Twelve banks just lent Nscale nine hundred million dollars to buy depreciating Nvidia chips. A revolving credit facility syndicated by J.P. Morgan, Goldman Sachs, and Morgan Stanley — twelve lenders in total, including RBC Capital Markets and TD Securities — is not an equity investment. It is a line of credit secured by the company’s assets, extended on the assumption that the assets will generate enough revenue to service the debt. The trouble, and it is a trouble the press release papers over, is the mismatch between the lifespan of the collateral and the lifespan of the debt. A data centre is a warehouse that lasts forty years. An Nvidia Rubin processing unit is a chip that will be commercially obsolete in three. Lending nine hundred million dollars against a pool of GPUs is lending against collateral that loses half its value while the bank is still processing the paperwork.

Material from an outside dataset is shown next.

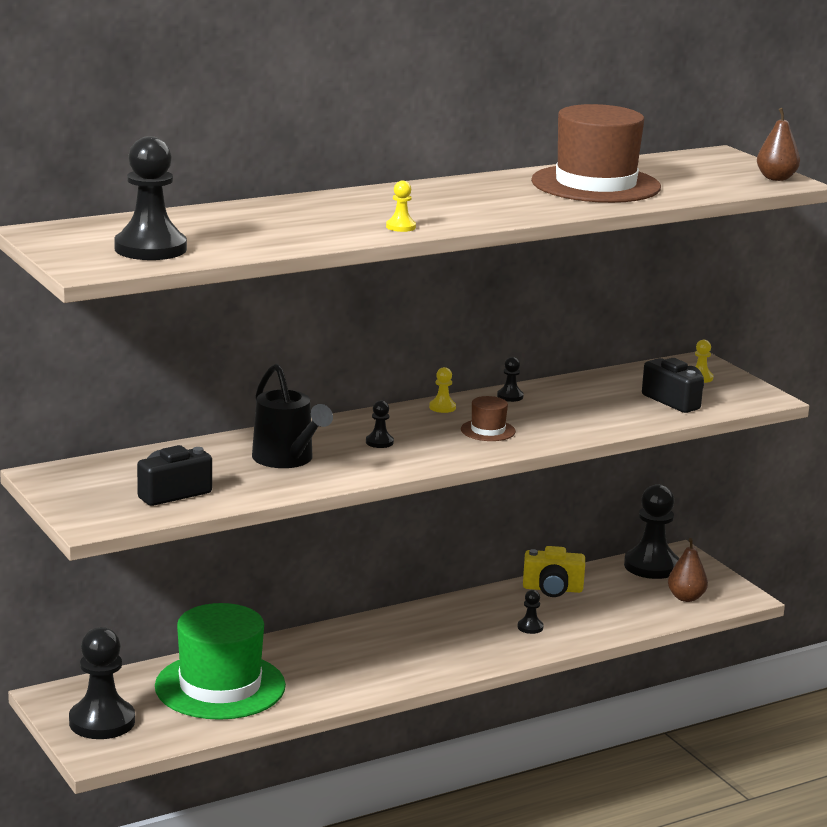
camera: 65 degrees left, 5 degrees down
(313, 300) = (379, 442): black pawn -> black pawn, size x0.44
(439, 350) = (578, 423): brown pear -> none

It is true, and the documentation supports it, that Nscale is not a shell company. The U.K.-based startup raised two billion dollars in equity earlier this year at a $14.6 billion valuation. It is backed by Nvidia, Dell Technologies, and Nokia. It already secured $790 million in May for a data centre project just outside Narvik, Norway, which will house more than thirty thousand Rubin units. The equity is real, and the engineering object is real.

The physical reality of the AI data centre is that it is a power plant that also processes information. The thirty thousand Rubin units Nscale plans to install in Narvik will draw an amount of electricity that requires dedicated grid infrastructure, and they will generate heat that requires dedicated cooling apparatus. The $900 million credit facility is paying for the concrete, the copper, the cooling systems, the power substations. The financial structure layered on top of it is what is precarious. The originating banks capture the fees at the point of sale, then distribute the leveraged paper to institutional investors — pension funds, collateralised loan obligation buyers, the downstream machinery of the credit market — who are pricing the chips as permanent fixtures rather than expiring software licences. Nvidia captures the revenue at the point of sale, before the depreciation begins. The risk — that the AI revenue does not materialise, that the compute price collapses, that the $14.6 billion valuation was a function of the bezzle and not the underlying economics — is not absorbed by the abstract structure of the debt. It is absorbed by the institutional investors holding the paper, and by the public utility ratepayers who will be left holding the grid upgrades for a facility that goes dark.

A $14.6 billion valuation for a company whose business model is building warehouses to house other people’s chips is a valuation that requires the artificial-intelligence buildout to continue compounding at its current rate without a corresponding collapse in the price of compute. It requires the interval that John Kenneth Galbraith named the bezzle — the magic period when the confidence trickster has the money but the victim does not yet understand the loss — to last longer than the operational life of the hardware.

Cory Doctorow, comparing the current AI infrastructure buildout to the telecom fibre buildout of the late 1990s, has pointed out that bubbles in physical infrastructure leave a durable residue. Worldcom laid millions of miles of fibre optic cable; the equity went to zero; the debt was restructured; but the fibre stayed in the ground. The AI data centre is the same category of asset. It is a Worldcom-scale buildout of real physical infrastructure, financed by a syndicate of banks — including two Canadian chartered banks in RBC and TD — who know the collateral is expiring but are passing the tail risk down the credit chain.

There is a structural remedy available, if the regulators choose to pick it up. The Office of the Superintendent of Financial Institutions in Canada, alongside the Federal Reserve in the United States, could adjust the capital-requirement risk weights for loans collateralised by rapidly depreciating compute hardware. If a bank originates a facility against GPUs that will be commercially obsolete in thirty-six months, the originator should be required to hold capital against the full depreciation curve, not the nominal value of the silicon. Make the syndication desk hold the tail risk, and the economics of the bezzle will look rather different.

The data centres will be built in Norway, in Europe, in the United States. The thirty thousand Rubin chips will be installed. The power will be drawn. But when the silicon is worth less than the concrete it sits in, the institutional investors will restructure the paper, and the public will be left paying for the grid upgrades of a stranded asset. The work is to be done.